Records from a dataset
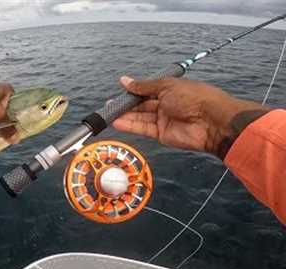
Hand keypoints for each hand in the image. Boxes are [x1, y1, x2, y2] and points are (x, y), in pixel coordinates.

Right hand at [112, 76, 268, 156]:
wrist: (212, 121)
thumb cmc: (193, 97)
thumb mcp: (166, 86)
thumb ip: (143, 86)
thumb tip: (124, 80)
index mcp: (169, 90)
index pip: (147, 90)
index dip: (134, 91)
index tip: (120, 91)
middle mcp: (166, 104)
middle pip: (142, 105)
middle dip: (127, 105)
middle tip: (110, 105)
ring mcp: (163, 120)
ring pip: (140, 117)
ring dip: (126, 116)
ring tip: (110, 114)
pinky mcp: (162, 134)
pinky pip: (143, 129)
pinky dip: (130, 126)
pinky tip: (118, 122)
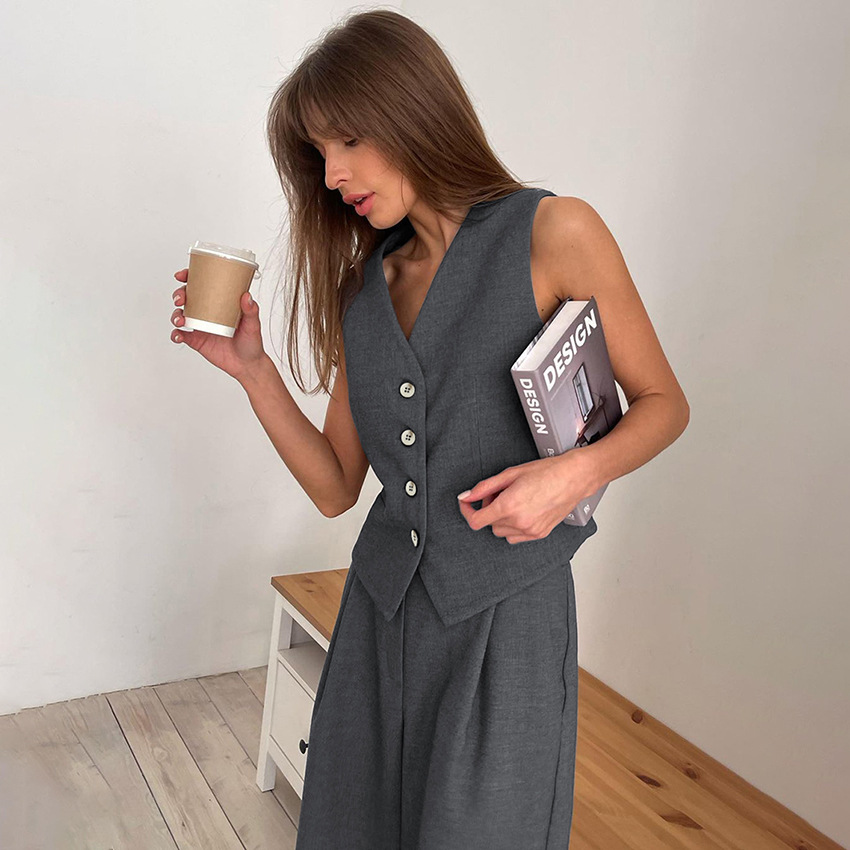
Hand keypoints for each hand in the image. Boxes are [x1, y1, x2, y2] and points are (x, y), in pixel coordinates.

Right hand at [170, 267, 267, 381]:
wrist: (248, 365)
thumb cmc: (252, 342)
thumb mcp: (253, 324)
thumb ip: (251, 311)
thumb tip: (246, 296)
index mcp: (220, 302)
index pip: (203, 284)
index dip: (190, 276)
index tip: (182, 275)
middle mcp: (208, 311)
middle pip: (188, 297)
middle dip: (179, 294)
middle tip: (181, 299)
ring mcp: (201, 326)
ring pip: (181, 315)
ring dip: (175, 314)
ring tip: (180, 320)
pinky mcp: (197, 341)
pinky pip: (181, 335)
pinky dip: (176, 334)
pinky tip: (178, 335)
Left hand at [456, 451, 593, 542]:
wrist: (574, 478)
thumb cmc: (547, 472)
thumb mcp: (510, 474)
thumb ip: (484, 487)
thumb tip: (466, 496)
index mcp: (509, 506)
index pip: (476, 521)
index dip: (466, 511)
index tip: (467, 504)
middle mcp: (519, 522)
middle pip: (489, 524)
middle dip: (489, 509)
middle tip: (499, 493)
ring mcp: (530, 531)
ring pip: (501, 532)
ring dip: (501, 519)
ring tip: (513, 501)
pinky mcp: (539, 534)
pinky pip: (515, 537)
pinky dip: (513, 526)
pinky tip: (522, 510)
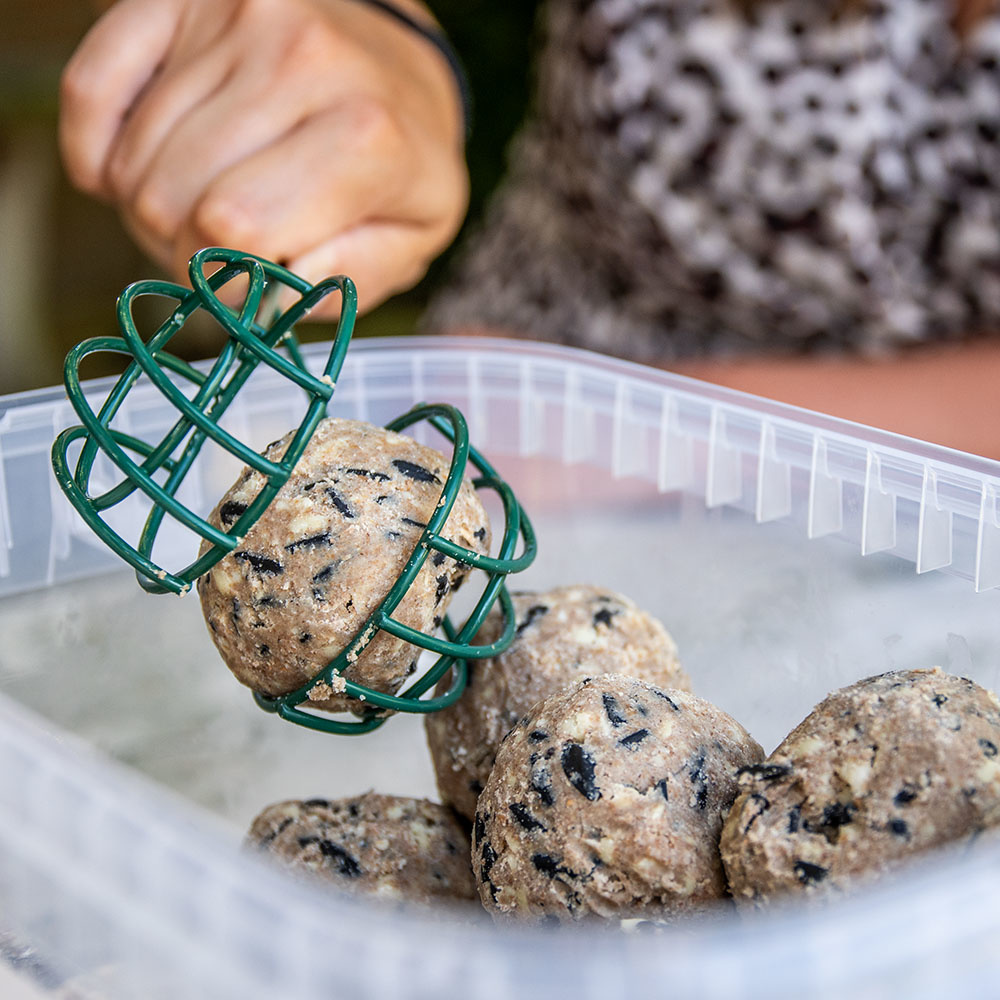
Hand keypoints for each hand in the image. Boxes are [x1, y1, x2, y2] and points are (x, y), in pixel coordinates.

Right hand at [59, 0, 468, 314]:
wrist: (397, 57)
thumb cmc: (400, 162)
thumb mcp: (414, 238)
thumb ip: (353, 278)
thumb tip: (270, 293)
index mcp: (367, 136)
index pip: (233, 228)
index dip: (221, 279)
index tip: (242, 286)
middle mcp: (300, 60)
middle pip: (169, 197)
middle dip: (180, 250)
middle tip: (216, 254)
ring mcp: (236, 16)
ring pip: (132, 157)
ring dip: (148, 205)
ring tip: (199, 207)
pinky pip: (91, 87)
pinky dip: (96, 150)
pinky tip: (132, 172)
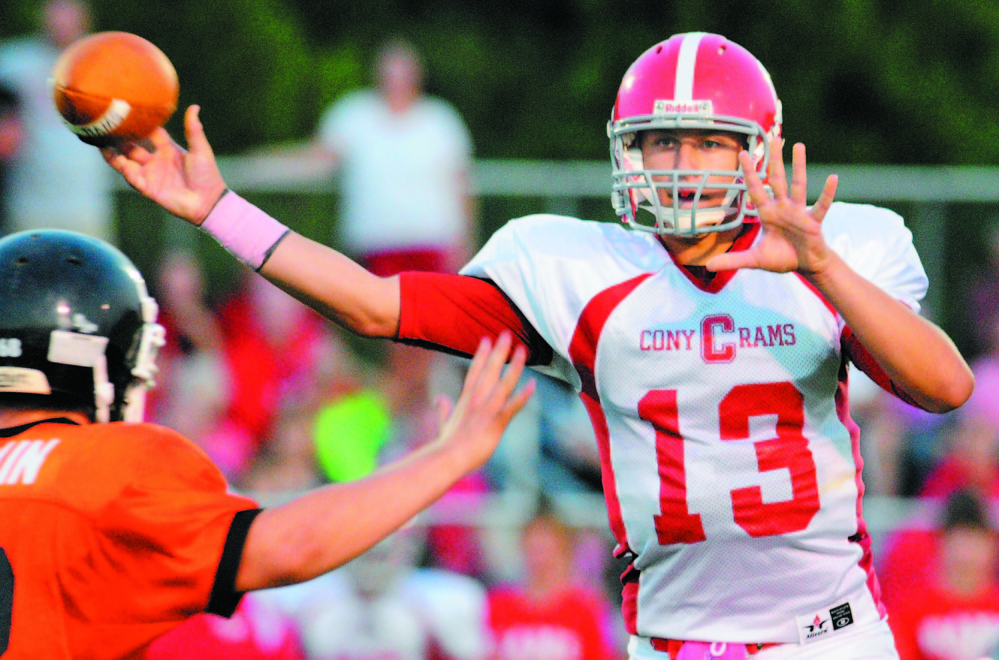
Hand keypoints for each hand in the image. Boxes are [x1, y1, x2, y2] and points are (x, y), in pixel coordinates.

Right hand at [101, 105, 226, 224]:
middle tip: (106, 126)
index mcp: (167, 149)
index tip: (125, 110)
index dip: (138, 123)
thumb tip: (195, 106)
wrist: (208, 202)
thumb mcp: (200, 149)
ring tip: (101, 144)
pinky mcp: (148, 188)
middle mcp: (155, 160)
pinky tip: (121, 163)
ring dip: (113, 155)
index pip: (148, 132)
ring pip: (125, 162)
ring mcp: (150, 174)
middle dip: (118, 138)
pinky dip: (126, 171)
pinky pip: (132, 178)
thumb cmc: (207, 175)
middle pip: (131, 146)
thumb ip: (194, 129)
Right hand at [433, 333, 534, 471]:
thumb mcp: (445, 421)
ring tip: (523, 350)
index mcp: (466, 399)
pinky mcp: (496, 422)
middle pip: (490, 370)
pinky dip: (522, 395)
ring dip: (514, 366)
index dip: (481, 355)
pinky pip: (512, 406)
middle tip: (506, 333)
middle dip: (498, 351)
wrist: (449, 457)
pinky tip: (533, 385)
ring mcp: (487, 409)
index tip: (486, 339)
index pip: (475, 371)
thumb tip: (439, 398)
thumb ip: (443, 408)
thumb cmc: (447, 443)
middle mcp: (477, 399)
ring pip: (503, 383)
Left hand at [706, 139, 838, 276]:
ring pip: (798, 185)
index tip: (742, 152)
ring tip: (798, 145)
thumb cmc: (781, 258)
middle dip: (774, 160)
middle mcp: (783, 208)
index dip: (749, 173)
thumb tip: (709, 266)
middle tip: (774, 137)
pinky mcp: (813, 222)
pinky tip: (833, 178)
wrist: (805, 265)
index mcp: (767, 214)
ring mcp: (799, 212)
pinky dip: (827, 193)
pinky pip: (822, 205)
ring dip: (799, 166)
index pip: (755, 189)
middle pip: (777, 179)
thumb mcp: (755, 260)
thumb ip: (733, 261)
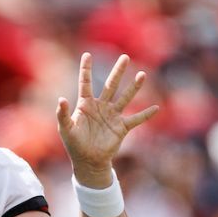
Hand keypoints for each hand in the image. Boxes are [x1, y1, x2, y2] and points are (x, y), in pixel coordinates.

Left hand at [56, 52, 159, 187]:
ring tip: (142, 75)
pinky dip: (145, 114)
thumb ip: (62, 114)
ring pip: (125, 98)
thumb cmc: (74, 145)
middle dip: (118, 71)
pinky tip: (156, 108)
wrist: (88, 162)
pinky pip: (136, 119)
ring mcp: (112, 116)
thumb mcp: (65, 129)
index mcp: (86, 104)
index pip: (85, 82)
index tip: (87, 54)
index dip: (86, 69)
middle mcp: (101, 106)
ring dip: (134, 87)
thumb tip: (61, 99)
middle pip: (110, 85)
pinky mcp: (121, 127)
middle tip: (125, 57)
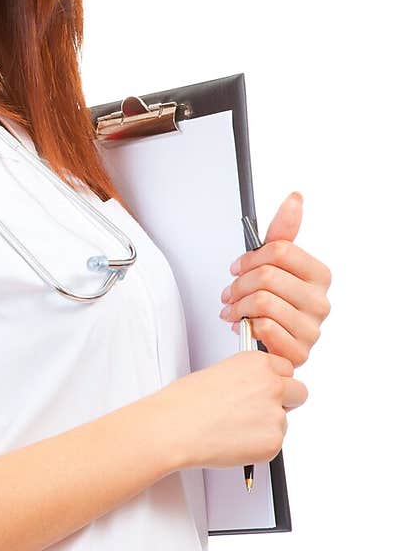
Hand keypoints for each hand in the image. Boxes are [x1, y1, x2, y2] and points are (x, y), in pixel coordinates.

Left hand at [218, 191, 331, 368]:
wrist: (270, 345)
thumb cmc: (274, 304)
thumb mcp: (275, 266)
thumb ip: (283, 233)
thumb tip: (295, 199)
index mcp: (319, 275)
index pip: (280, 250)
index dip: (250, 257)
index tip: (238, 267)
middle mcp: (320, 302)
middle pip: (267, 276)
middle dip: (239, 283)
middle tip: (230, 292)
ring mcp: (312, 329)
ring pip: (262, 302)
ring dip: (238, 306)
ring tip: (233, 310)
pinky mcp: (298, 352)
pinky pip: (264, 328)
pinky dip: (246, 326)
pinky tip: (244, 326)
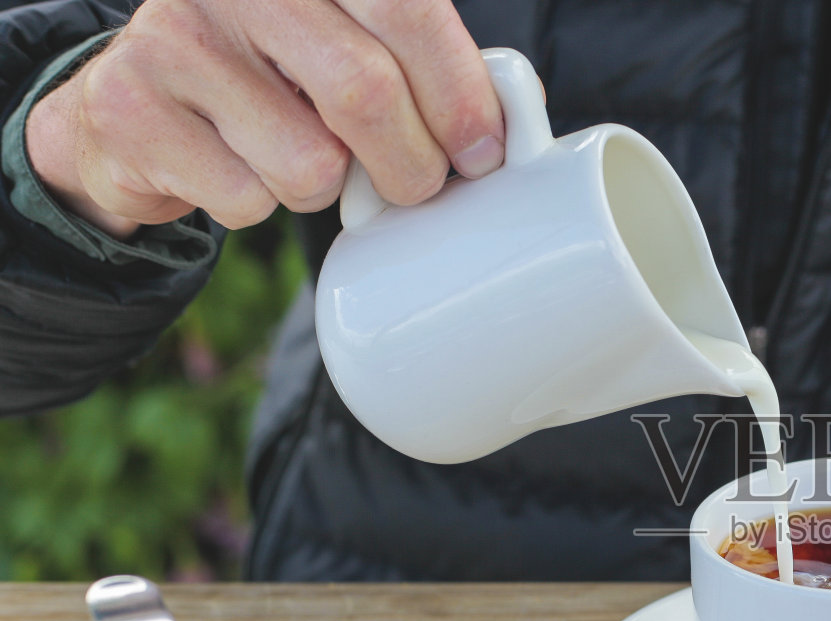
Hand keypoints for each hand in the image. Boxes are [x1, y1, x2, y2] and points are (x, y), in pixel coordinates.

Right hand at [23, 0, 504, 235]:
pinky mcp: (131, 108)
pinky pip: (246, 198)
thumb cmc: (272, 79)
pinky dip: (258, 206)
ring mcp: (174, 36)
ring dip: (324, 189)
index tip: (483, 152)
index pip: (407, 8)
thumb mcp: (344, 44)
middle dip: (411, 164)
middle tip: (416, 186)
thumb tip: (515, 122)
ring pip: (309, 162)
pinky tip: (234, 167)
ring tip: (295, 156)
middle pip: (365, 91)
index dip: (458, 90)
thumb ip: (417, 59)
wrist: (138, 110)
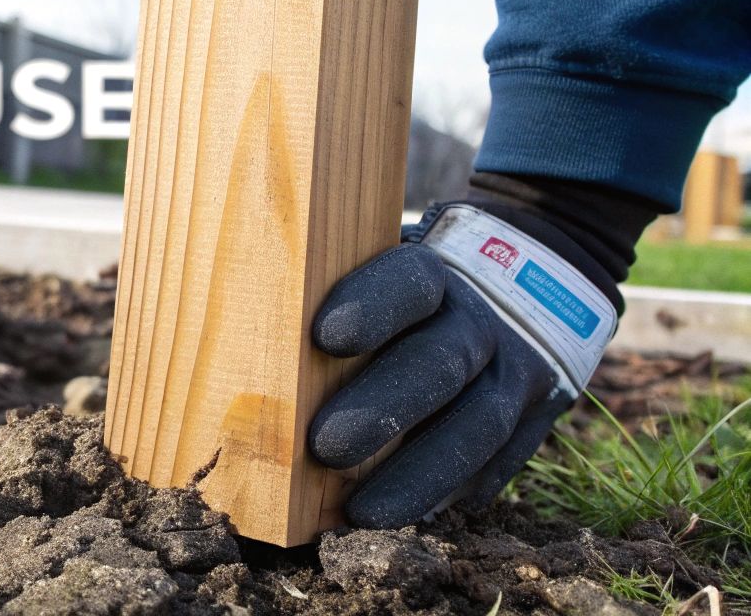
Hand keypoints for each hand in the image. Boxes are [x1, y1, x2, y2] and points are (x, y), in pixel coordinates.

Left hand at [307, 203, 618, 527]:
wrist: (530, 281)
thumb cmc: (411, 289)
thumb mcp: (384, 266)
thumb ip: (331, 294)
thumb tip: (249, 350)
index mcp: (437, 274)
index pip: (410, 282)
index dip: (372, 307)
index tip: (324, 337)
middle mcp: (480, 322)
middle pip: (437, 364)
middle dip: (381, 408)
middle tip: (323, 446)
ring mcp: (515, 371)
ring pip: (476, 425)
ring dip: (418, 473)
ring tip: (362, 512)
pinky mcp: (534, 418)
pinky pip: (501, 460)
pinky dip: (458, 491)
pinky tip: (413, 517)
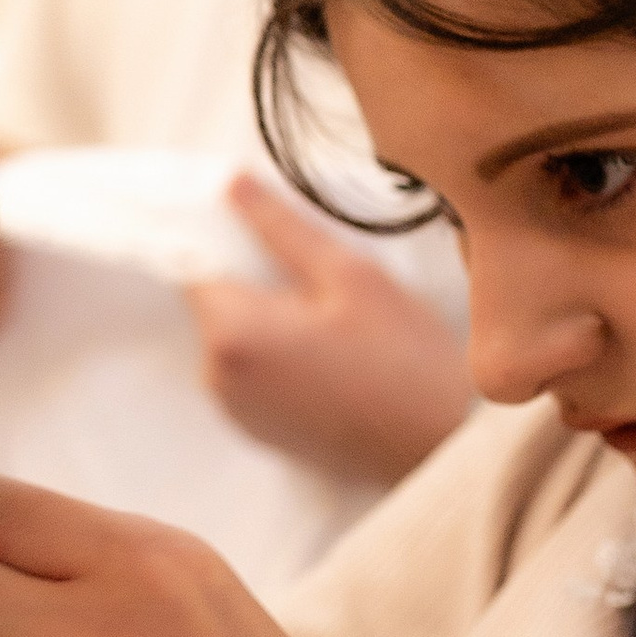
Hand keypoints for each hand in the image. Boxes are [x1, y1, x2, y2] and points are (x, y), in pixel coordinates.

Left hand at [185, 176, 471, 485]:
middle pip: (214, 298)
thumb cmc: (406, 361)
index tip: (264, 227)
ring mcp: (233, 409)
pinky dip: (276, 351)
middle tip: (322, 276)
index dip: (224, 235)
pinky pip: (249, 369)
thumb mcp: (352, 277)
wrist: (441, 452)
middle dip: (255, 277)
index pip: (194, 261)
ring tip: (334, 318)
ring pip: (234, 333)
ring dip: (268, 315)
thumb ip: (281, 228)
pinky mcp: (255, 429)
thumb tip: (230, 184)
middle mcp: (215, 375)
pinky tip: (330, 352)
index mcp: (231, 332)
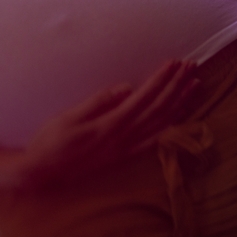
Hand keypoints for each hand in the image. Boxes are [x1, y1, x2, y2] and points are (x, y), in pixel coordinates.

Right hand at [4, 60, 197, 189]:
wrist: (40, 174)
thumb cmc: (50, 142)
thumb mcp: (68, 117)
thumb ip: (98, 102)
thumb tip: (127, 88)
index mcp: (111, 124)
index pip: (144, 97)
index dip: (162, 79)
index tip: (175, 62)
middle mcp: (124, 138)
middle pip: (160, 108)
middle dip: (177, 86)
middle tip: (191, 66)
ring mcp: (127, 149)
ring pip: (162, 123)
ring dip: (181, 102)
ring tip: (196, 85)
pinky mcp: (124, 157)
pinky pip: (155, 141)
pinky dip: (172, 127)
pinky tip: (183, 116)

## WHAT YOU HAVE TO DO
Spot the lines above that mention "Left" and copy them.

## RESULT OF THE TASK
Left hand at [456, 451, 593, 542]:
Left hand at [706, 139, 838, 276]:
Left hand at [56, 52, 159, 187]:
Left hand at [218, 191, 331, 368]:
Left hand at [307, 203, 618, 527]:
Left hand at [185, 176, 471, 485]:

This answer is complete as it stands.